Poco a poco, y con su habitual maña propagandística, el independentismo autonomista ha conseguido convertir a los presos políticos en moneda de cambio de la segunda transición española mientras los líderes catalanes normalizan las negociaciones en la prisión con Podemos para demostrar a su electorado que otra España se posible. Bajo una apariencia de tensión, el vodevil funciona para todo el mundo: a Esquerra ya le va bien ampliar la base (puf) de Pablo Iglesias en Catalunya para ir preparando el caldo de un futuro tripartito. El espacio convergente, por otra parte, tiene las mismas ansias de sellar un nuevo pacto de coexistencia con el Estado, pero la moderación de los republicanos hacia la tercera vía ya les va bien a Torra-Puigdemont para fingirse más radicales. A Sánchez también le prueba tener a la secretaria de visita en Lledoners: los jueces podrán condenar a los presos políticos a penas durísimas, pero él siempre tendrá la carta del indulto y, por tanto, de la rendición indepe.

Es realmente instructivo comprobar cómo la coacción de los carceleros españoles tiene un lenguaje prácticamente gemelo del chantaje emocional con que los presos están tomando el pelo a la tribu. Hace pocos días, Jaume Asens admitía que la aprobación de los presupuestos de Sánchez-Iglesias facilitaría un clima de distensión que ayudaría a repensar las condenas. A fuego muy lento, los presos políticos van adquiriendo el status que hasta ahora habíamos tenido los ciudadanos de Catalunya: puedes negociar conmigo, dice el Estado, pero recuerda que si no me apruebas lo de la pasta tú y tu familia quizás tendréis problemas. Es el argumento de la mafia, ya lo sabíamos, pero hábilmente normalizado para que acabe pareciendo que España nos hace un favor liberándonos a los políticos. Ha hecho falta tener al Govern de la Generalitat en prisión para que se manifieste cómo negocia el kilómetro cero: en una próxima vida, ya nos lo podríamos ahorrar.

Por fortuna, no todo el mundo está jugando a la farsa con la misma cuota de cinismo.
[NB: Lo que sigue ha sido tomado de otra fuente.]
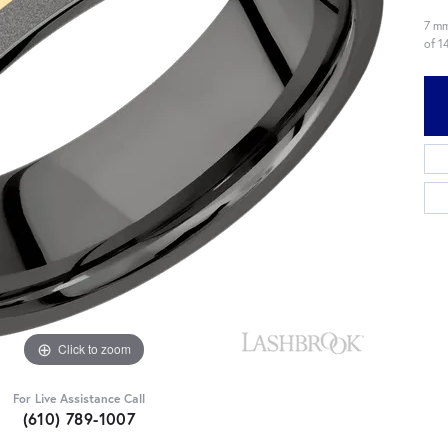
7 mm
of 1
Click to zoom
For Live Assistance Call
(610) 789-1007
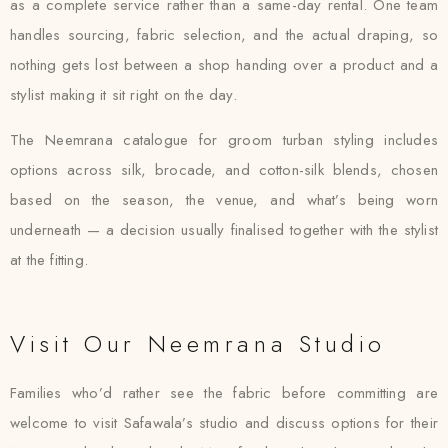
as a complete service rather than a same-day rental. One team
handles sourcing, fabric selection, and the actual draping, so
nothing gets lost between a shop handing over a product and a
stylist making it sit right on the day.
The Neemrana catalogue for groom turban styling includes
options across silk, brocade, and cotton-silk blends, chosen
based on the season, the venue, and what’s being worn
underneath — a decision usually finalised together with the stylist
at the fitting.
Visit Our Neemrana Studio
Families who’d rather see the fabric before committing are
welcome to visit Safawala’s studio and discuss options for their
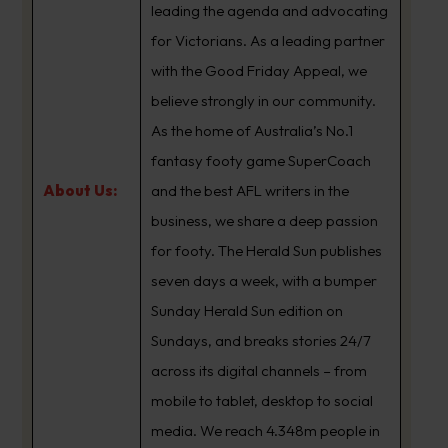
leading the agenda and advocating
for Victorians. As a leading partner
with the Good Friday Appeal, we
believe strongly in our community.
As the home of Australia’s No.1
fantasy footy game SuperCoach
About Us:
and the best AFL writers in the
business, we share a deep passion
for footy. The Herald Sun publishes
seven days a week, with a bumper
Sunday Herald Sun edition on
Sundays, and breaks stories 24/7
across its digital channels – from
mobile to tablet, desktop to social
media. We reach 4.348m people in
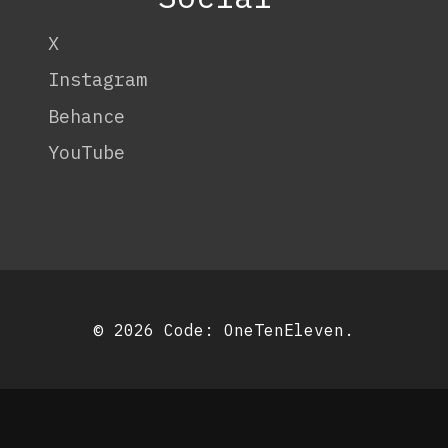
X
Instagram
Behance
YouTube
© 2026 Code:
OneTenEleven
.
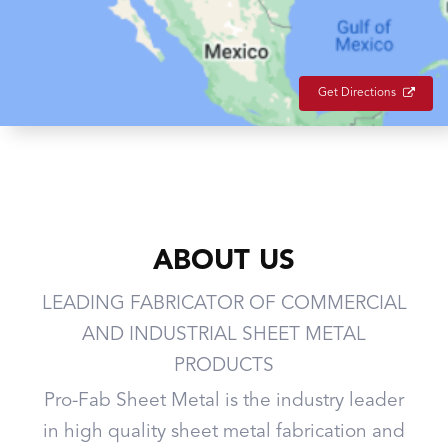
Get Directions
ABOUT US
LEADING FABRICATOR OF COMMERCIAL
AND INDUSTRIAL SHEET METAL
PRODUCTS
Pro-Fab Sheet Metal is the industry leader
in high quality sheet metal fabrication and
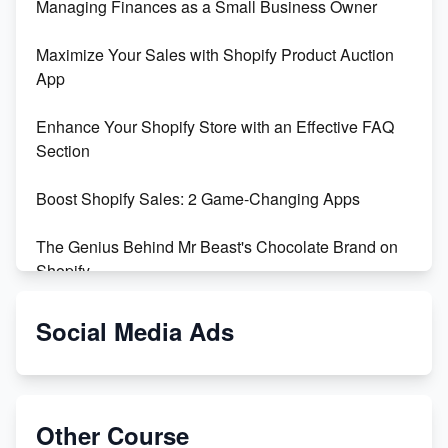
Managing Finances as a Small Business Owner
Maximize Your Sales with Shopify Product Auction
App
Enhance Your Shopify Store with an Effective FAQ
Section
Boost Shopify Sales: 2 Game-Changing Apps
The Genius Behind Mr Beast's Chocolate Brand on
Shopify
Shopify vs WooCommerce: Which is Better?
Social Media Ads
Changing Payment Method on Shopify: A Step-by-
Step Guide
Other Course
Special Counsel Jack Smith Calls Out Trump's Delay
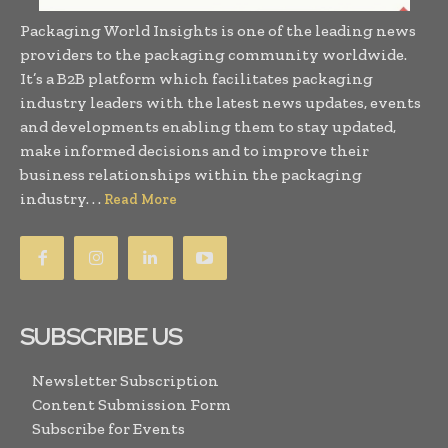
Packaging World Insights is one of the leading news
providers to the packaging community worldwide.
It’s a B2B platform which facilitates packaging
industry leaders with the latest news updates, events
and developments enabling them to stay updated,
make informed decisions and to improve their
business relationships within the packaging
industry. . .
Read More
SUBSCRIBE US
Newsletter Subscription
Content Submission Form
Subscribe for Events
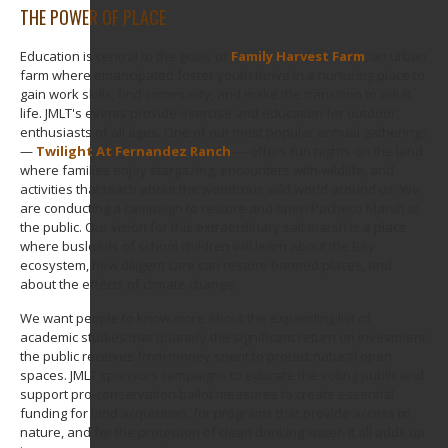
THE POWER OF PLACE
Education is central to the goals of
Family Harvest Farm
, an urban
farm where emancipated foster youth thrive in a nurturing place to
gain work skills, find community, and make the transition to adult
life. JMLT's events provide exercise and education for outdoor
enthusiasts of all ages. One of our most popular annual gatherings
—
Twilight At Fernandez Ranch
— offers fun nights on the land
where families enjoy stargazing, encounters with wildlife, and
activities that teach about the wondrous wild world around us. We
are conducting a campaign to restore and open Pacheco Marsh to
the public. Our vision for this extraordinary salt marsh is a place
where busloads of school children will learn about the Bay
ecosystem, how diligent care can restore harmed places, and
about the effects of climate change.
We want people to know more about the expanding list of
academic studies that quantify the significant return on investment
the public receives from money spent to protect natural open
spaces. JMLT sponsors campaigns to educate the voting public and
support pro-conservation ballot measures to create essential
funding for land acquisition, for programs that provide access to
nature, and for the protection of clean drinking water. It all adds up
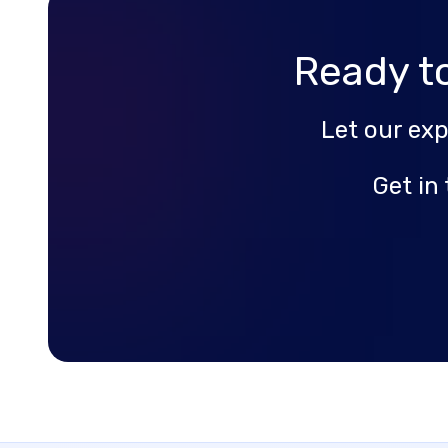
Ready t
Let our ex
Get in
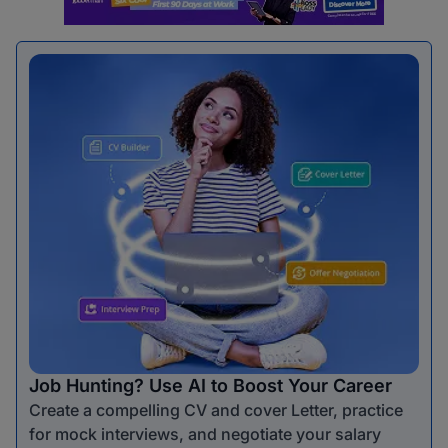
Job Hunting? Use AI to Boost Your Career
Create a compelling CV and cover Letter, practice
for mock interviews, and negotiate your salary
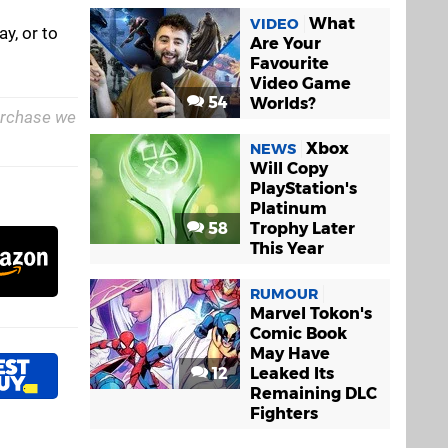
What
VIDEO
y, or to
Are Your
Favourite
Video Game
54
Worlds?
purchase we
Xbox
NEWS
Will Copy
PlayStation's
Platinum
58
Trophy Later
This Year
RUMOUR
Marvel Tokon's
Comic Book
May Have
12
Leaked Its
Remaining DLC
Fighters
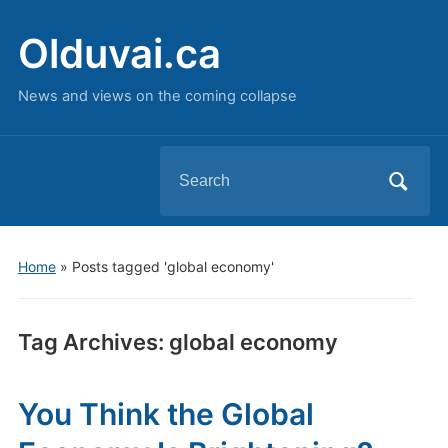
Olduvai.ca
News and views on the coming collapse
Search
for:
Home
»
Posts tagged 'global economy'
Tag Archives:
global economy
You Think the Global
Desde hace tiempo, Jordi Cuixart se ha negado a hacer de moneda de cambio de esta segunda transición al autonomismo, y la posición del presidente de Òmnium no es solo una cuestión de oportunismo político ni de aspiraciones presidenciales (que también): diría que Cuixart, a diferencia de Jordi Sànchez-Madí, fue de los pocos líderes que creía honestamente en ganar el referéndum del 1-O y en no convertir la votación en una mera forma de presionar al Estado. Cuixart ha entendido que el problema del independentismo no ha sido de ideales ni de hojas de ruta, sino de medias verdades y líderes miedosos. Mientras Junqueras reza el padre nuestro para que Dios lo convierta en el nuevo Pujol y Puigdemont sueña en ser Tarradellas, Cuixart toma notas y va madurando el futuro. En las mesas de negociación de Lledoners ni está ni se lo espera.

Todos los procesos de rendición tienen su particular nomenclatura. Si hace meses se acostumbraba a escarnecer a los partidarios de la vía unilateral con el adjetivo de hiperventilados, ahora el procesismo se sacude la crítica llamando puros a los secesionistas que no comulgamos con la negociación de los presupuestos con los carceleros españoles, por simpáticos muy que sean. Claudicar también produce purgas de los disidentes, y esta semana veíamos cómo Maria Vila era expulsada de las tertulias de Catalunya Ràdio por simples motivos políticos. El nivel de degradación, con respecto a discurso y pluralidad, llegará muy pronto a cuotas soviéticas y, aparte de retratar a todo el mundo, creará espacios de renovación política interesantes. No sé cuándo llegará la buena nueva, pero está bien claro que la población ya está harta de tragarse mentiras. Si los imperios más poderosos han caído, imaginad estos aficionados.